Re: Filesystem lockup with CONFIG_PREEMPT_RT

linux-rt-users.vger.kernel.org archive mirror
 help / color / mirror / Atom feed

From: Steven Rostedt <rostedt@goodmis.org>
To: Mike Galbraith <umgwanakikbuti@gmail.com>
Cc: Austin Schuh <austin@peloton-tech.com>,
	Thomas Gleixner <tglx@linutronix.de>,
	Richard Weinberger <richard.weinberger@gmail.com>,
	LKML <linux-kernel@vger.kernel.org>,
	rt-users <linux-rt-users@vger.kernel.org>
Subject: Re: Filesystem lockup with CONFIG_PREEMPT_RT
Date: Fri, 27 Jun 2014 10:01:57 -0400	[thread overview]
Message-ID: <20140627100157.6b0143a5@gandalf.local.home> (raw)
In-Reply-To: <1403873856.5827.56.camel@marge.simpson.net>

On Fri, 27 Jun 2014 14:57:36 +0200
Mike Galbraith <umgwanakikbuti@gmail.com> wrote:

> On Thu, 2014-06-26 at 17:07 -0700, Austin Schuh wrote:
> 
> > I'm not sure where to go from there.  Any changes to the workpool to
> > try to fix that will be hard, or could affect latency significantly.
> 
> Oh what the hell, I'm out of frozen shark, may as well stock up.  Nobody
> else has posted spit yet.  I _know_ Steven has some shark, I saw tglx
> toss him a chunk.
> 
> It's the same root cause as -rt letting tasks schedule off with plugged
> IO, leading to deadlock scenarios.  Extending the way I dealt with that
> to deal with workqueue forward progress requirements.. works.. though it

> could perhaps use a face lift, tummy tuck.. and minor body-ectomy.

▸ Set of tasks:
1. In the filesystem lockup message, what does Mike Galbraith name as the root cause of the problem?
2. Carry the filesystem lockup message further, starting after its last sentence.
Nothing in the lines after this point is needed.

▸ Provided information:

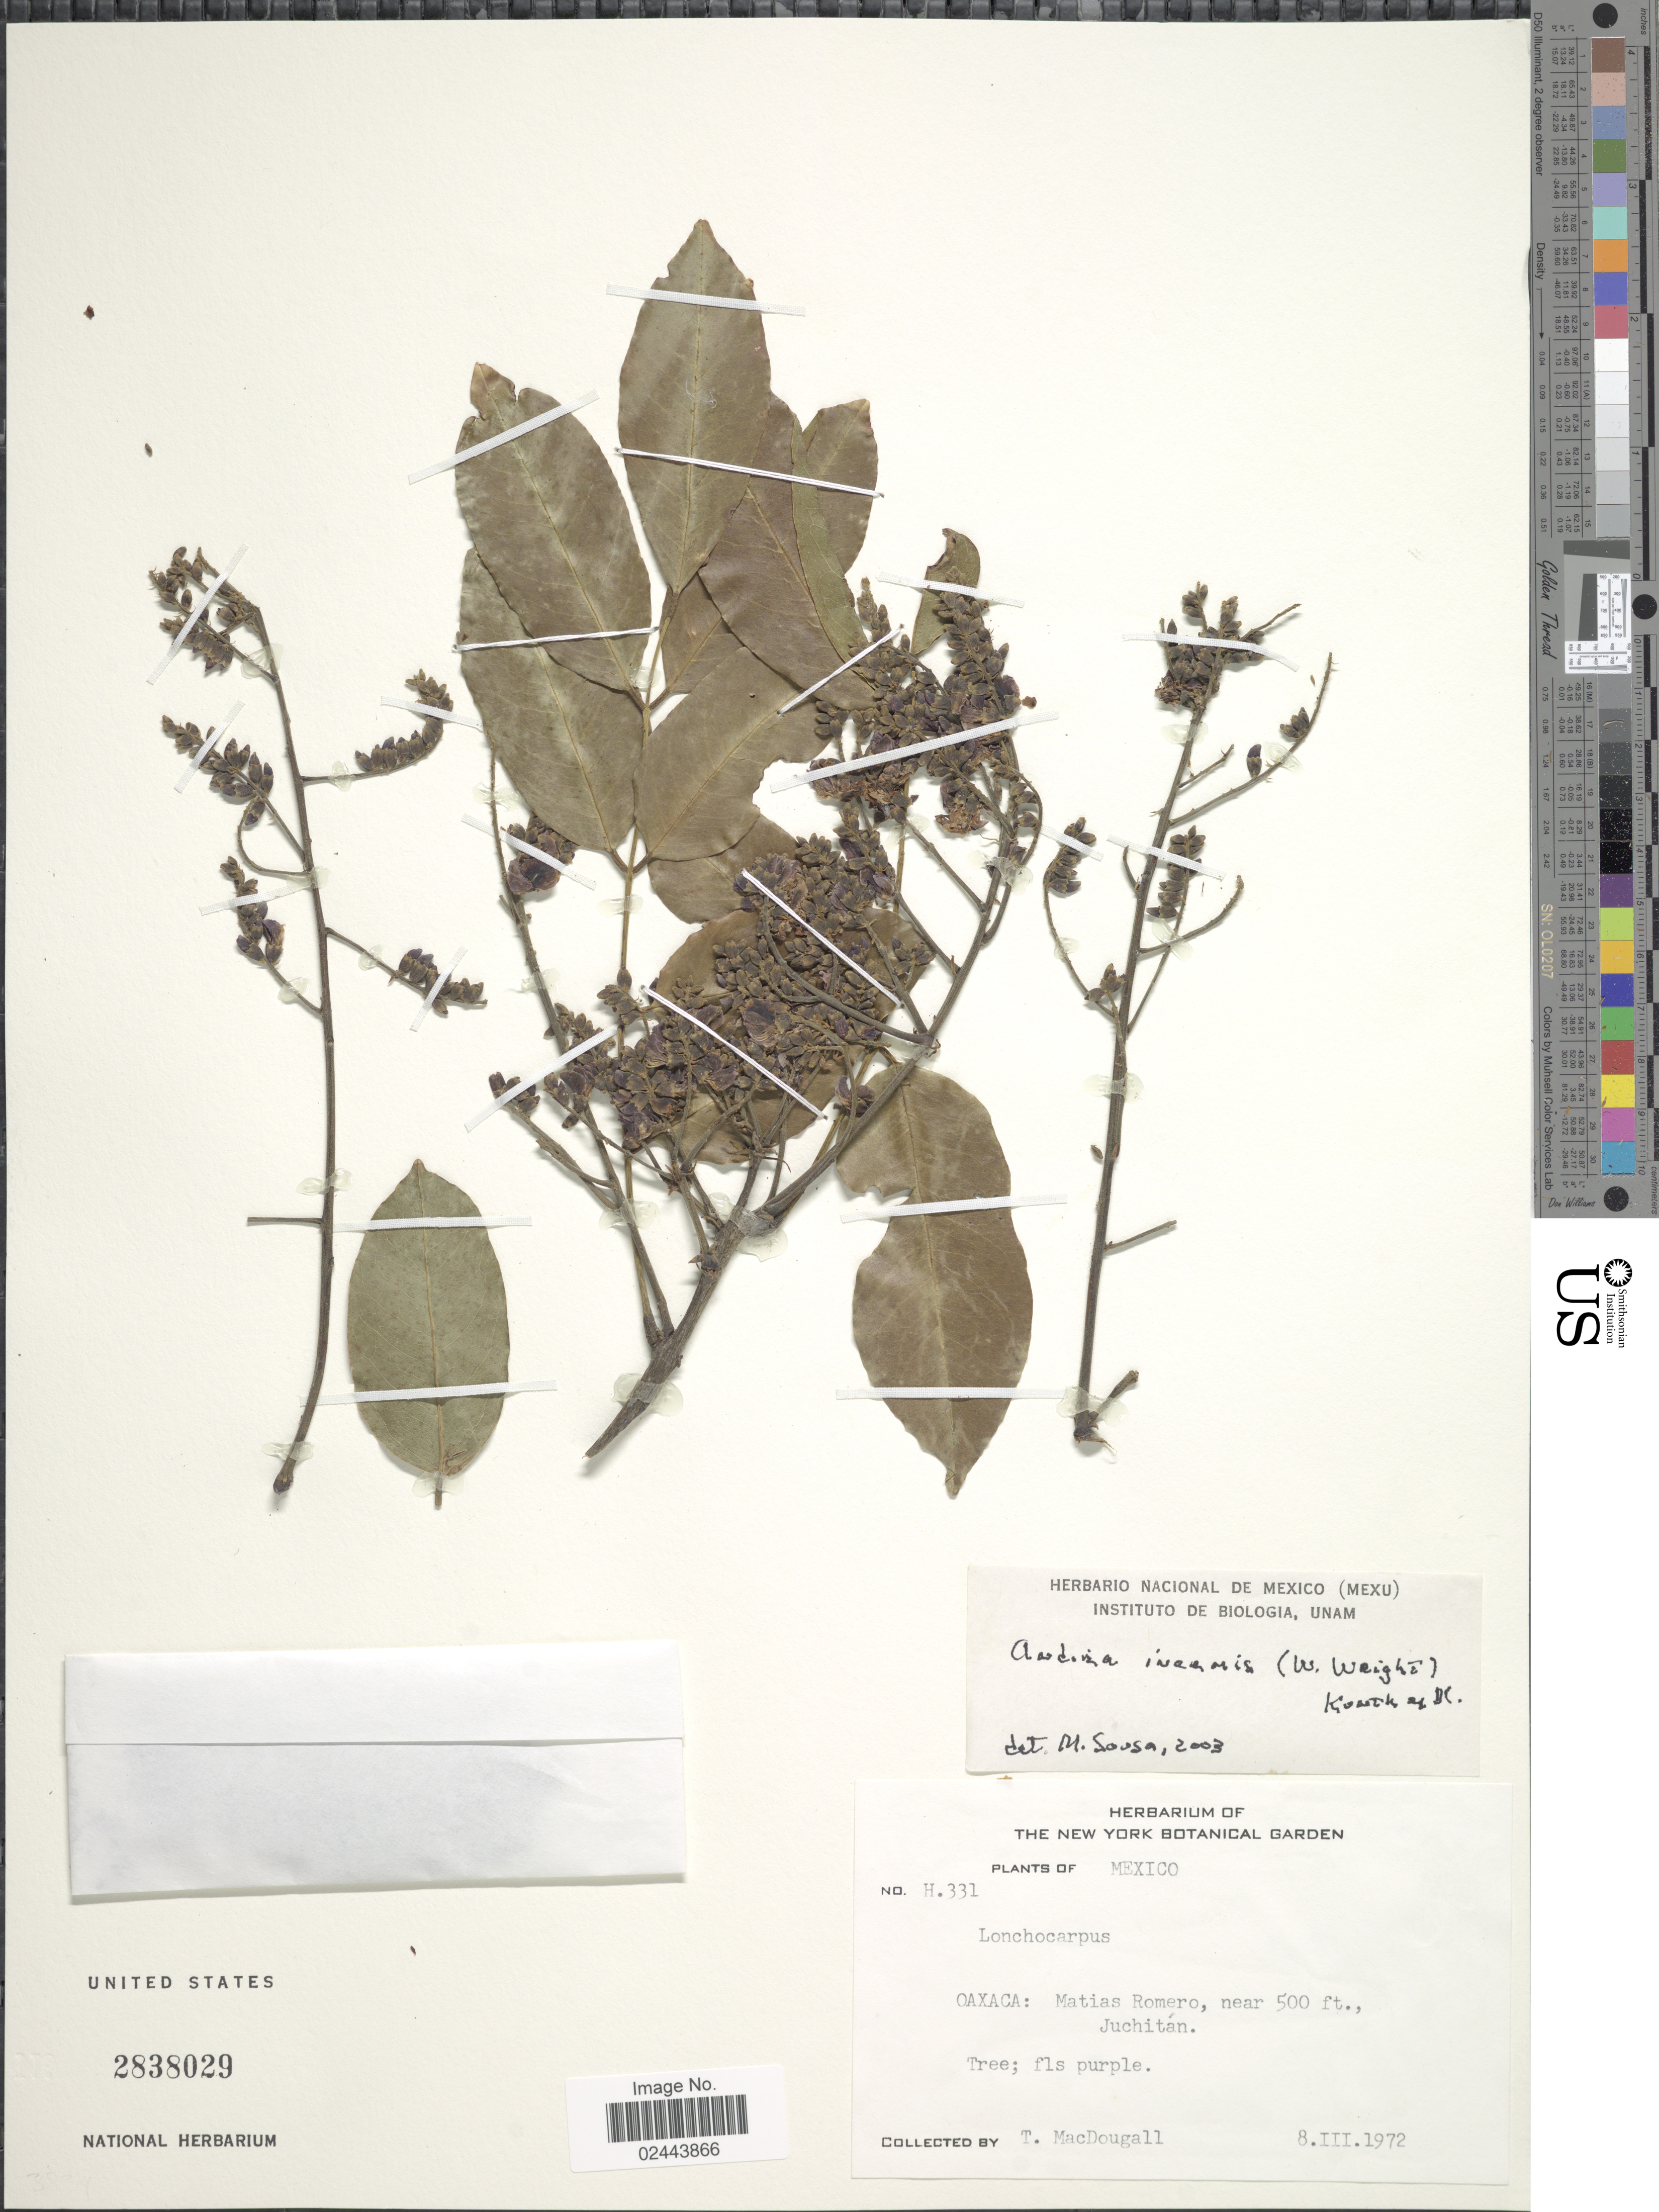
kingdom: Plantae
==
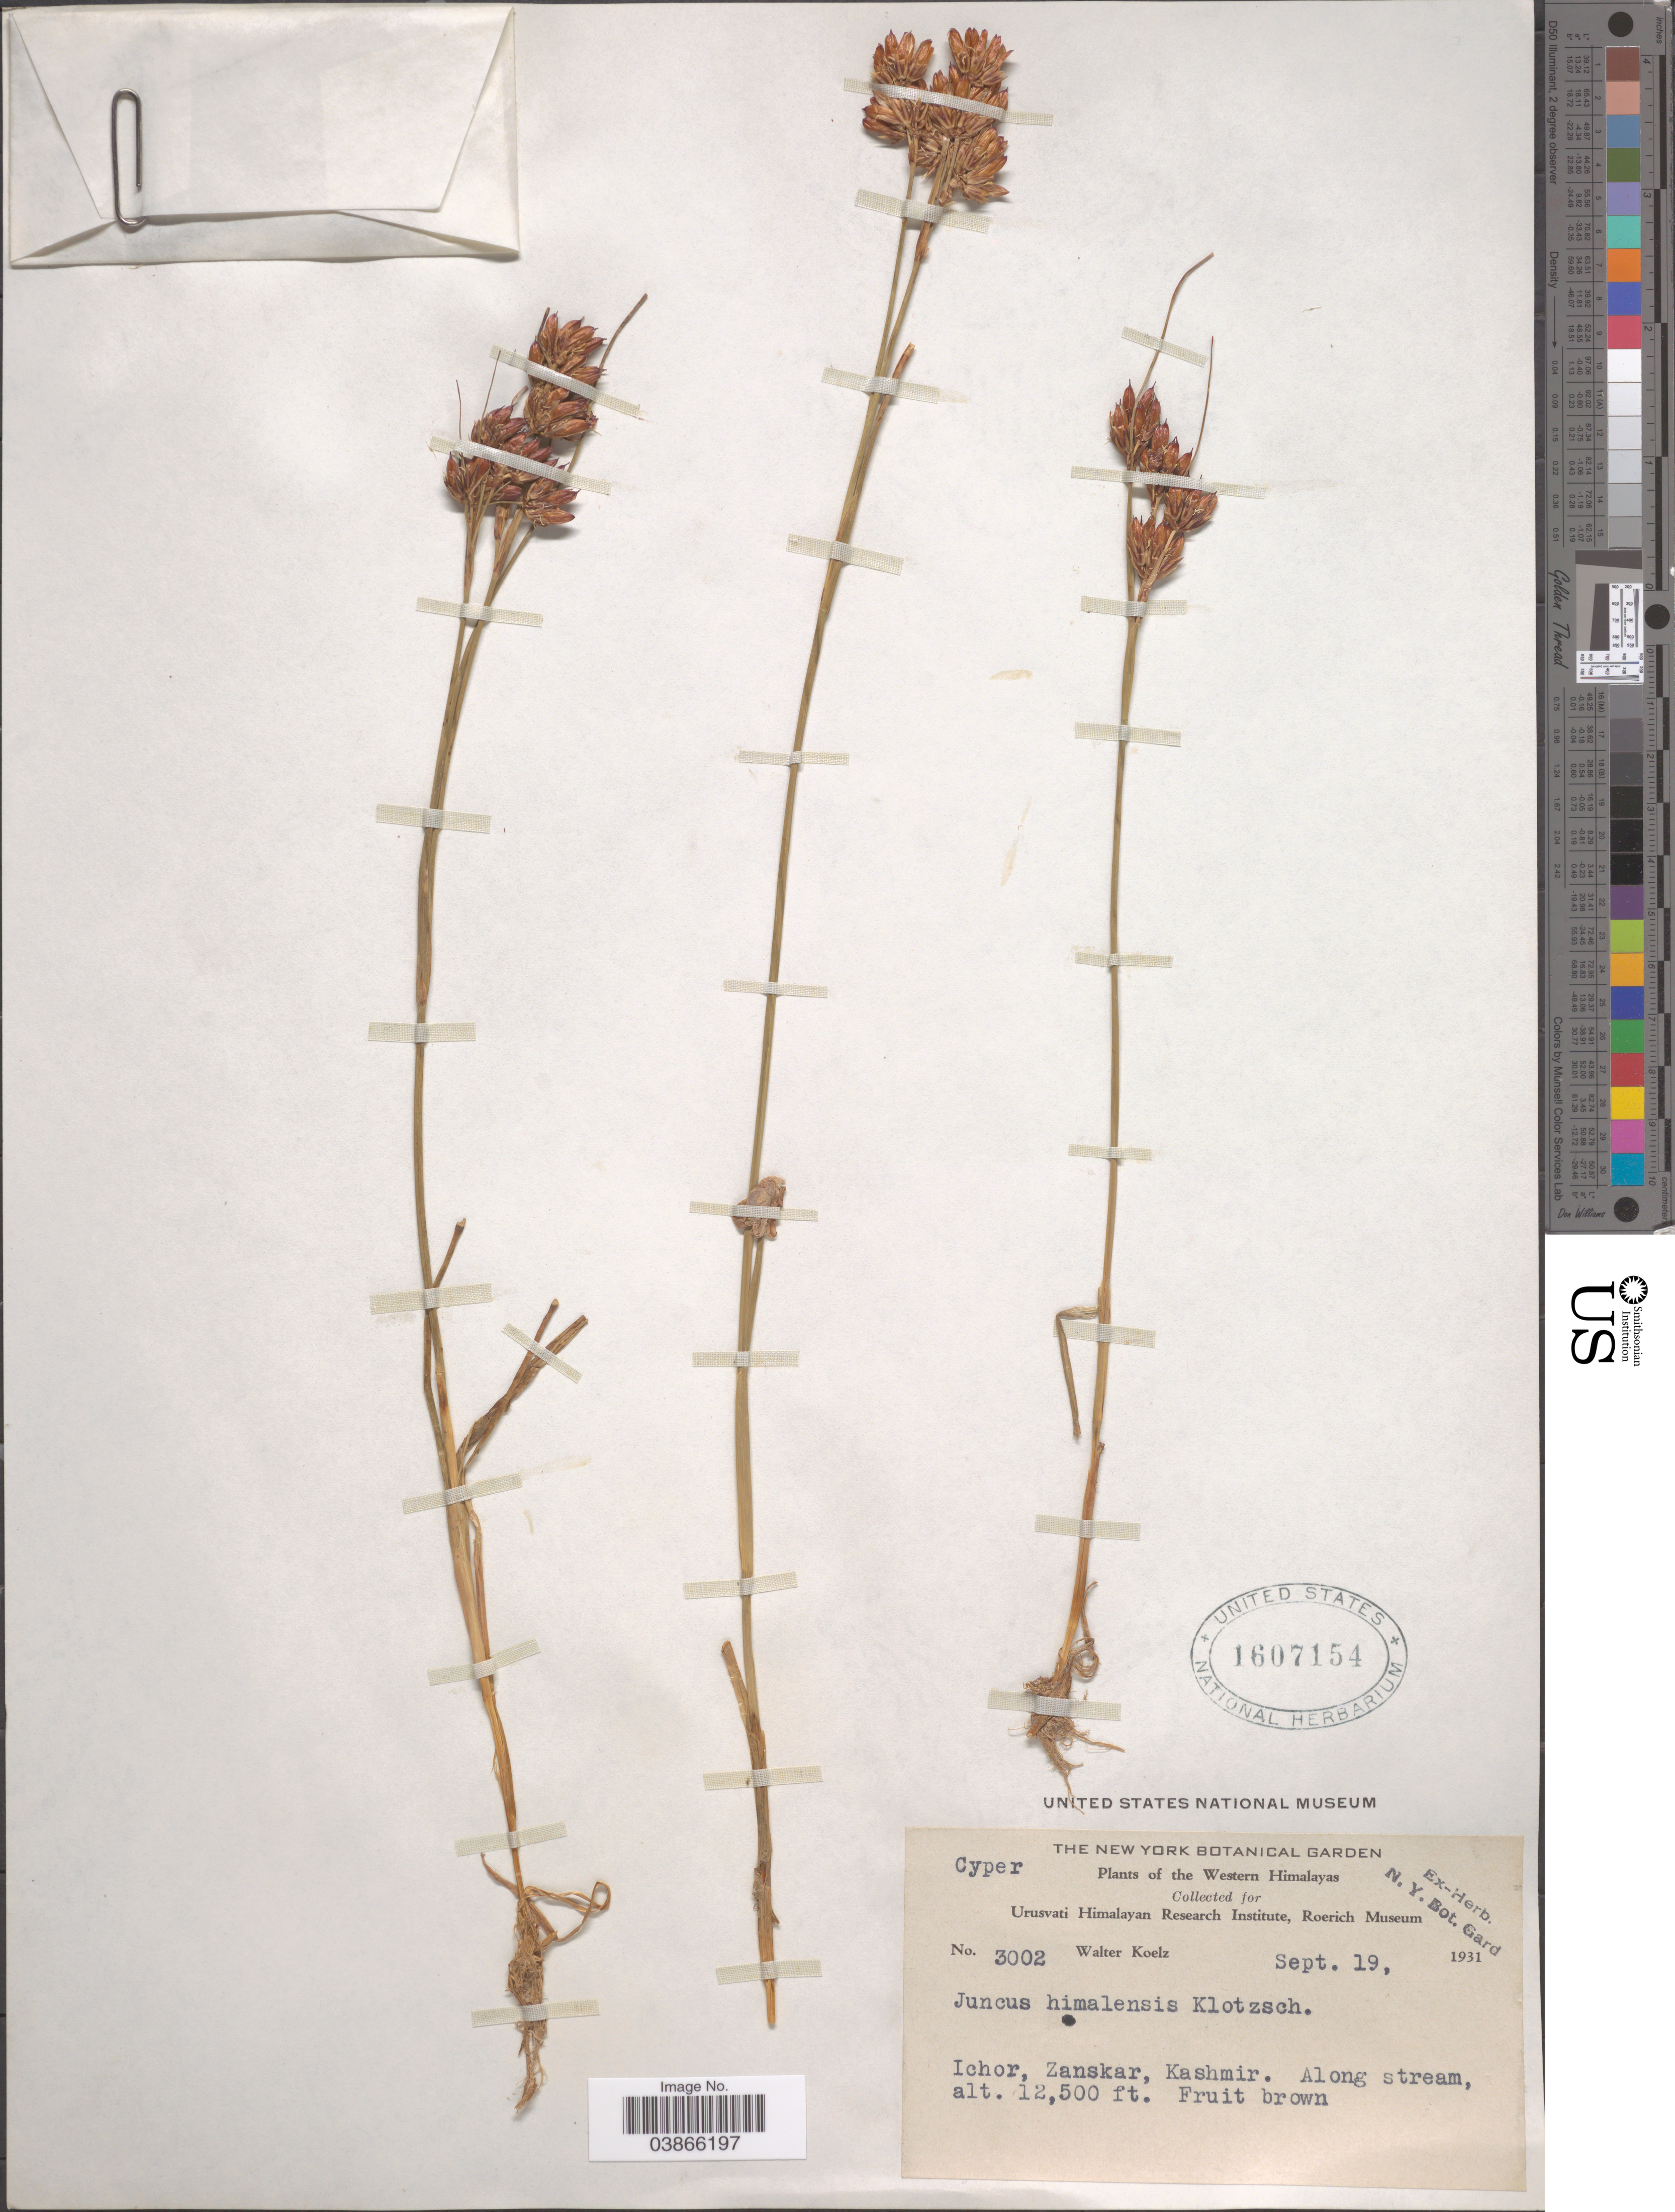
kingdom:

▸ The answers:
1. -rt letting tasks schedule off with plugged IO, which leads to deadlock scenarios.

2.
Yeah, I'd say ;-)

> 
> Subject: rtmutex: move pre/post schedule() progress guarantees to before we schedule
> 
> Queued IO can lead to IO deadlock should a task require wakeup from as task
> which is blocked on that queued IO, which is why we usually pull the plug
> while scheduling off.  In RT, pulling the plug could lead us to block on
> a contended sleeping lock while n the process of blocking.  Bad idea, so

"in the process"

> we don't, but that leaves us with various flavors of IO stall like below.
> 
> ext3: dbench1 queues a buffer, blocks on journal mutex, it's plug is not
> pulled.  dbench2 mutex owner is waiting for kjournald, who is waiting for
> the buffer queued by dbench1.  Game over.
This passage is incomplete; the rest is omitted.